MINNEAPOLIS (WCCO) — It’s an Independence Day tradition — as soon as it’s dark out, our skies light up. The American Pyrotechnics Association estimates there will be 16,000 fireworks shows across the country around the July Fourth holiday.
So, why do we celebrate the Fourth of July with fireworks? Good Question.
We’ve been celebrating America’s birthday with fireworks for almost as long as our independence. John Adams is credited with coming up with the idea one year before it happened. On July 3, 1776 – one day after the Continental Congress voted for independence, Adams wrote a letter to his wife that said the anniversary of July should be commemorated “with Pomp and Parade, with Shews, Games, Sports, Guns, Bells, Bonfires and Illuminations from one End of this Continent to the other from this Time forward forever more.”

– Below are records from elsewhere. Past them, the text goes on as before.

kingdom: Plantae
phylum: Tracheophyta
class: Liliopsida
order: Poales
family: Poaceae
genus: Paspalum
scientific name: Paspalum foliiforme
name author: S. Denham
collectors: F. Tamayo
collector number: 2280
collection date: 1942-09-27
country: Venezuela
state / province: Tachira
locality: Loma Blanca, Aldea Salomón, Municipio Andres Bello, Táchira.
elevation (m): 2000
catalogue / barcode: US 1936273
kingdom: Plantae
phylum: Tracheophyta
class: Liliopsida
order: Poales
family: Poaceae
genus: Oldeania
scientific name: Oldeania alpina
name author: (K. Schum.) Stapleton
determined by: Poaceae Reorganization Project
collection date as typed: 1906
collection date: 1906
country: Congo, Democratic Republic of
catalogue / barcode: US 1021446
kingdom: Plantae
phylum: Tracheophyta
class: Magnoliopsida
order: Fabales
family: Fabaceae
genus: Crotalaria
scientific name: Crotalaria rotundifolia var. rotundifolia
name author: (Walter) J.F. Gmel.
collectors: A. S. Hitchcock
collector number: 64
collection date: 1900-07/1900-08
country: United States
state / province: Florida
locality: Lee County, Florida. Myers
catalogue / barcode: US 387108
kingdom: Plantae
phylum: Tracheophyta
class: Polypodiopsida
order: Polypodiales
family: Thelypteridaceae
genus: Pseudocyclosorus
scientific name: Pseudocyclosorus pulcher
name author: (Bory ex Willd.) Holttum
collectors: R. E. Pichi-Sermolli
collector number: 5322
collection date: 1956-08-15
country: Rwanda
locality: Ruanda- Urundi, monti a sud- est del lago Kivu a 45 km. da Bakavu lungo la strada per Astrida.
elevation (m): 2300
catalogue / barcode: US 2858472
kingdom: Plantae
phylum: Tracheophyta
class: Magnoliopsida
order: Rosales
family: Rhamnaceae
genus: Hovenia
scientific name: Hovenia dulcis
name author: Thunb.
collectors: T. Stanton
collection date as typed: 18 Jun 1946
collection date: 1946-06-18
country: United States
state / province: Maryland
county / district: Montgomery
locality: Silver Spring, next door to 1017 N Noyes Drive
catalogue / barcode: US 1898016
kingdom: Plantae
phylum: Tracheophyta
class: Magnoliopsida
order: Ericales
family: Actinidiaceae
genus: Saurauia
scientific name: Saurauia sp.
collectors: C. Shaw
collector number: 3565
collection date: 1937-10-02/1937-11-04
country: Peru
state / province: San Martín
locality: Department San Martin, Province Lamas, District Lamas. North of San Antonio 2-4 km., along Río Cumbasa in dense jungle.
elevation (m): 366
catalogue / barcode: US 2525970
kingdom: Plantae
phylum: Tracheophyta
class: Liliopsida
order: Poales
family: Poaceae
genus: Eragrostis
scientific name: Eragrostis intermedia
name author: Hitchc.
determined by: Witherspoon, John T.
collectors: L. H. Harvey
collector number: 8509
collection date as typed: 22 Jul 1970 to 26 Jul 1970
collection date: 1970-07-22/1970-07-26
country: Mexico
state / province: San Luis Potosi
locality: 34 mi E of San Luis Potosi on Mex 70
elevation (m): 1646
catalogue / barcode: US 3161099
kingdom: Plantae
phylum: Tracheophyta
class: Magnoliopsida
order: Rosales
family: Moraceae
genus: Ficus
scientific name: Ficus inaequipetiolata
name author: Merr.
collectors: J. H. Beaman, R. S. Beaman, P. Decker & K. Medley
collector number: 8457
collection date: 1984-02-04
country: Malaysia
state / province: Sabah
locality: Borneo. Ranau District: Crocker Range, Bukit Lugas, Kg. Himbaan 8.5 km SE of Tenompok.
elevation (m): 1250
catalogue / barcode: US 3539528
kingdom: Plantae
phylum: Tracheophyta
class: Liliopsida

According to Fourth of July historian James Heintze, Congress authorized quite the fireworks show in Philadelphia on July 4, 1777. It started and ended with 13 rockets. Boston did its own show that day as well.
For the most part, very early fireworks were repurposed military munitions that reportedly made their way to Europe, and ultimately to the US, via China.
In the 1700s, they weren’t complex or all that colorful. Some cities used them to celebrate the Fourth, while others didn’t want them for fear of fire.
By the 1830s, chemists figured out how to the get more colors in the pyrotechnics, the Star-Spangled Banner started becoming popular – and the rest is history.